*Texte fourni:*
□ □ □ □ □ □ □

Fragil: D’où est venue l’idée de Interdit aux moins de 18 ans ?
Clément Pascaud : La saison dernière, nous avons créé un spectacle chacun, Le loup des steppes pour Tanguy et Juste la fin du monde pour moi. Nous nous connaissons depuis deux ans, nous faisons partie du même label Grosse Théâtre et nous avions le rêve de faire quelque chose à deux, à tel point que nous en parlions souvent. Quand Nolwenn nous a proposé d’être artistes compagnons du TU pour les deux prochaines saisons, elle nous a également proposé le BAM. L’envie s’est ensuite concrétisée naturellement, c’est venu comme une évidence de co-signer une mise en scène. Nous remercions d’ailleurs les deux directrices de nous avoir fait confiance, alors que nous sommes de jeunes créateurs. C’est suffisamment rare pour le souligner.

□ □ □ □ □ □ □

*Ce qu'il faut faire:*
Poursuivez l'entretien sur la création du spectacle Interdit aux moins de 18 ans après sa dernière phrase.

*Matériel fourni:*

□ □ □ □ □ □ □

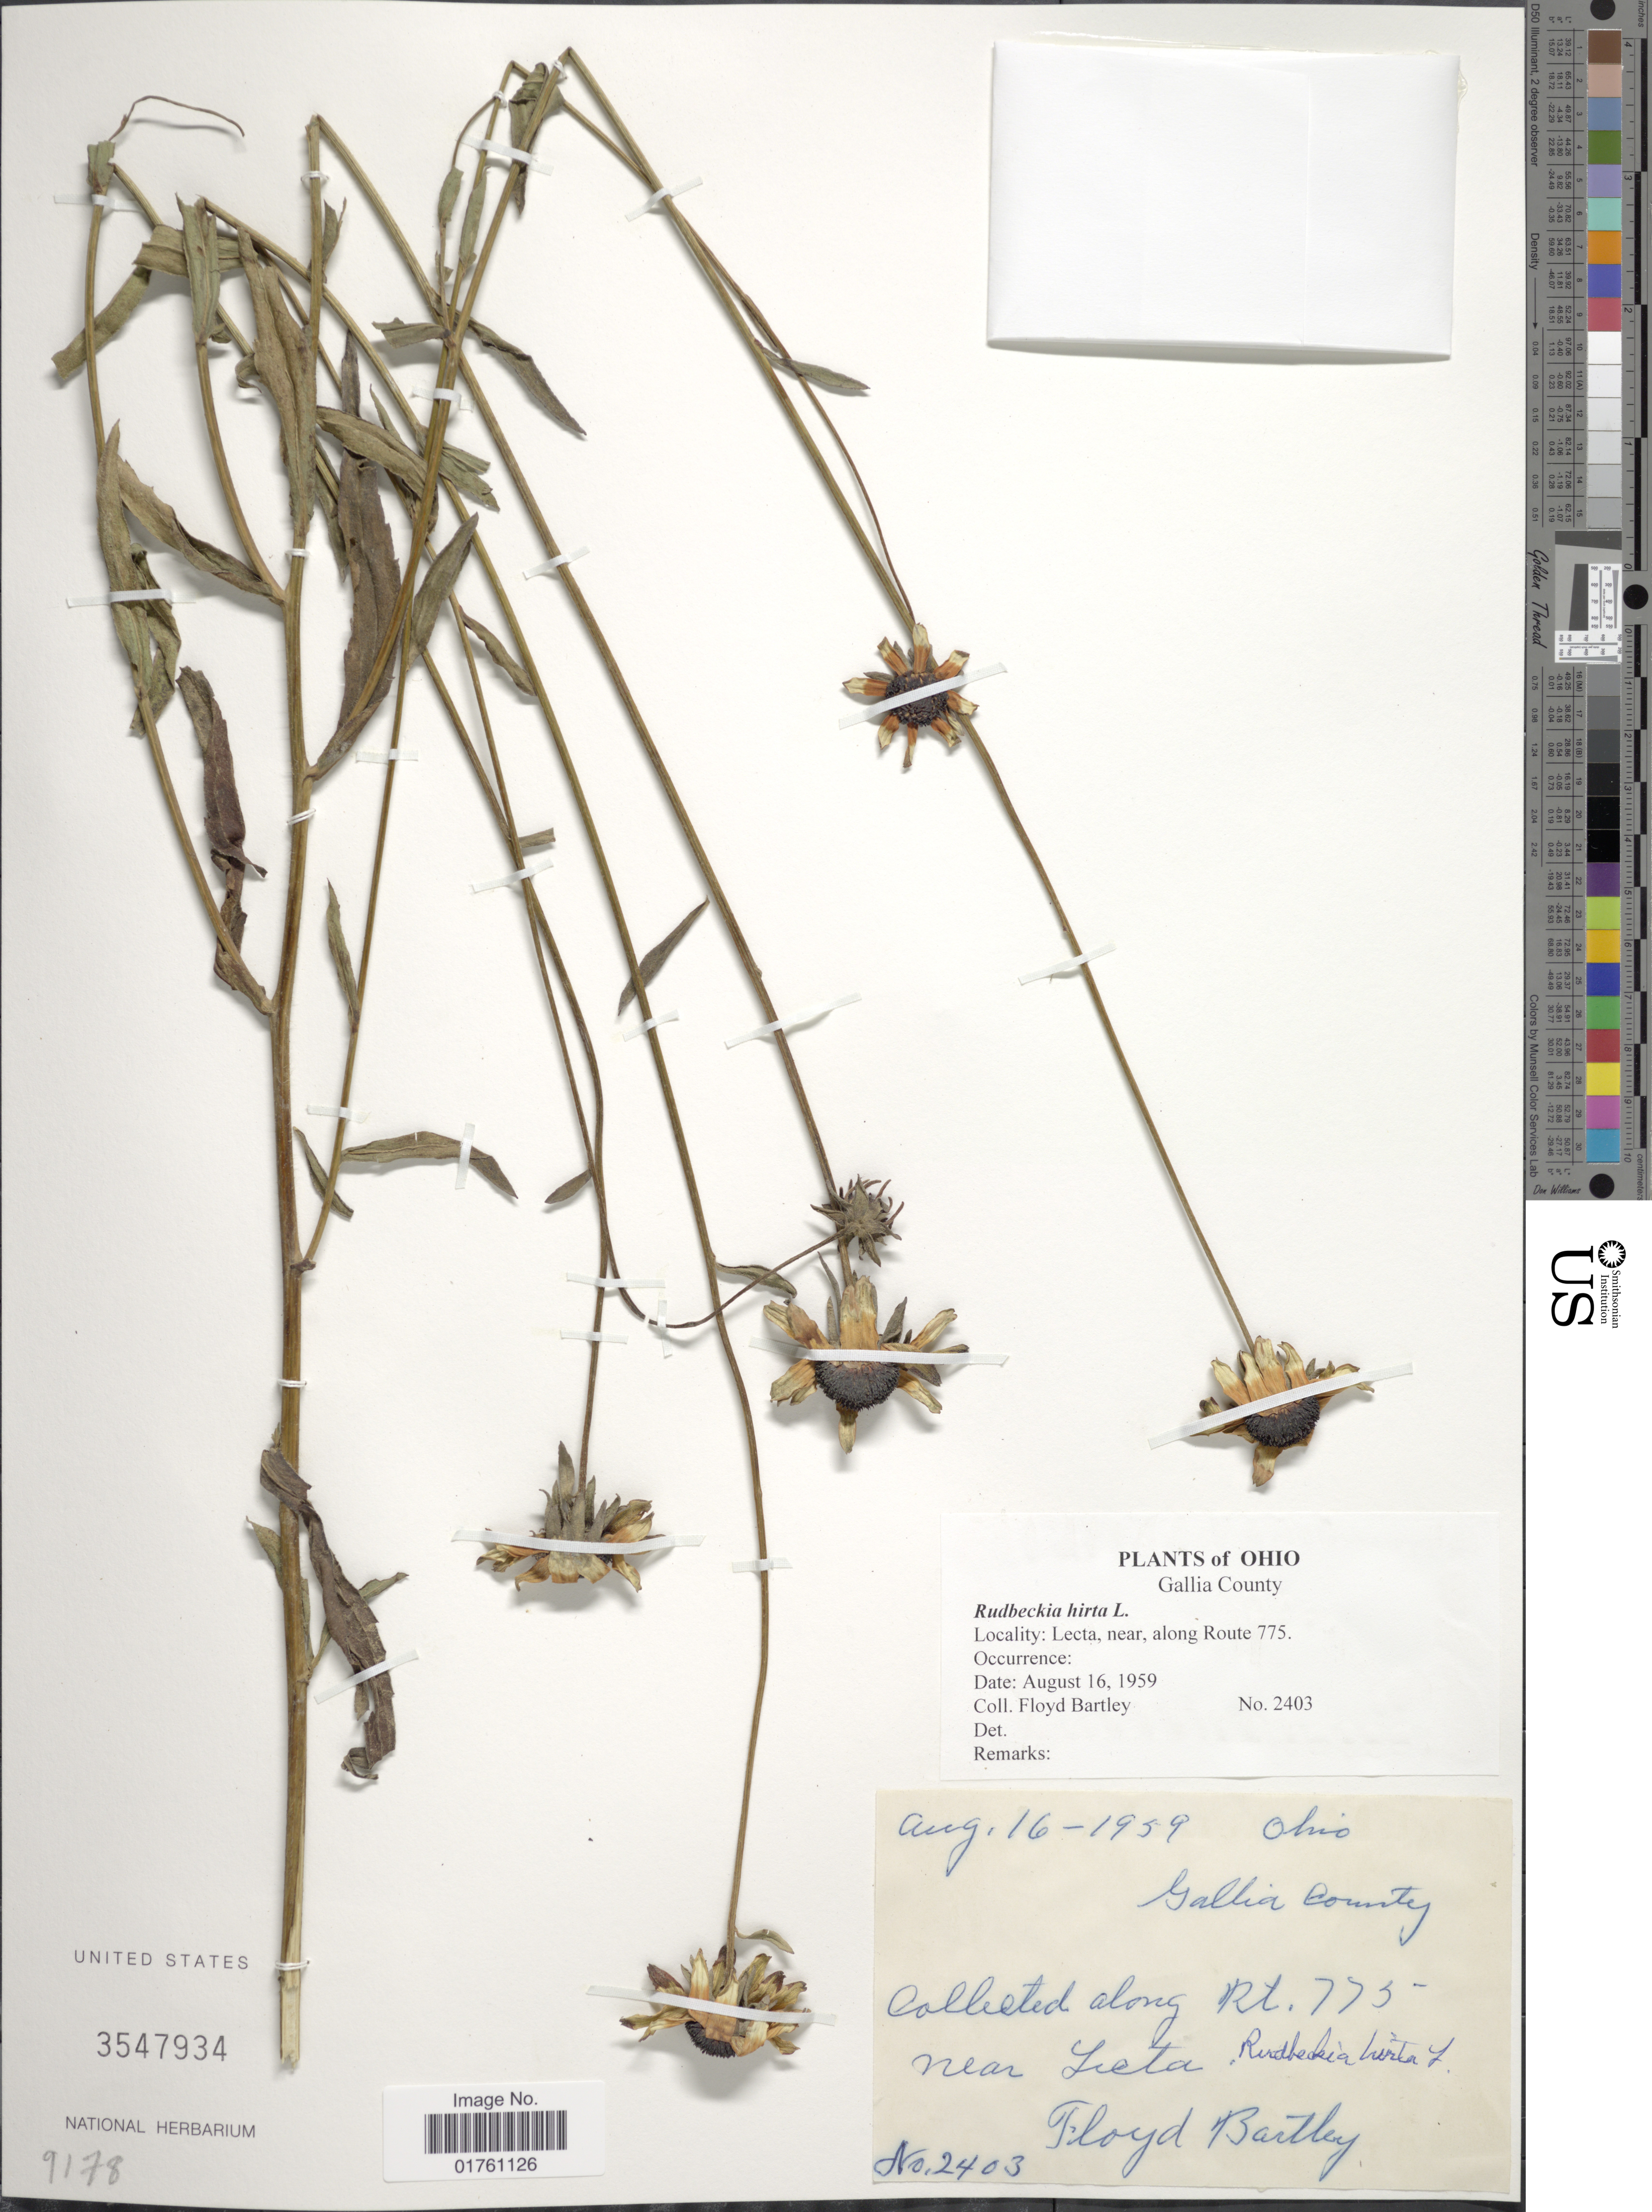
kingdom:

□ □ □ □ □ □ □

*Corrigé de l'exercice:*
Tanguy Malik Bordage : C’était aussi l’occasion de ne pas rentrer dans un systématisme individuel, de ne pas être catalogué trop tôt et de ne pas commencer à être une caricature de sa propre forme. Interdit aux moins de 18 ans est très différent des deux pièces que nous avons réalisées l’année dernière. Cela nous permettait de prendre du recul, de développer notre imaginaire, de rester libre et en mouvement, de se confronter à une esthétique qui n’est pas la nôtre, même si nos ambitions dans le fond sont les mêmes.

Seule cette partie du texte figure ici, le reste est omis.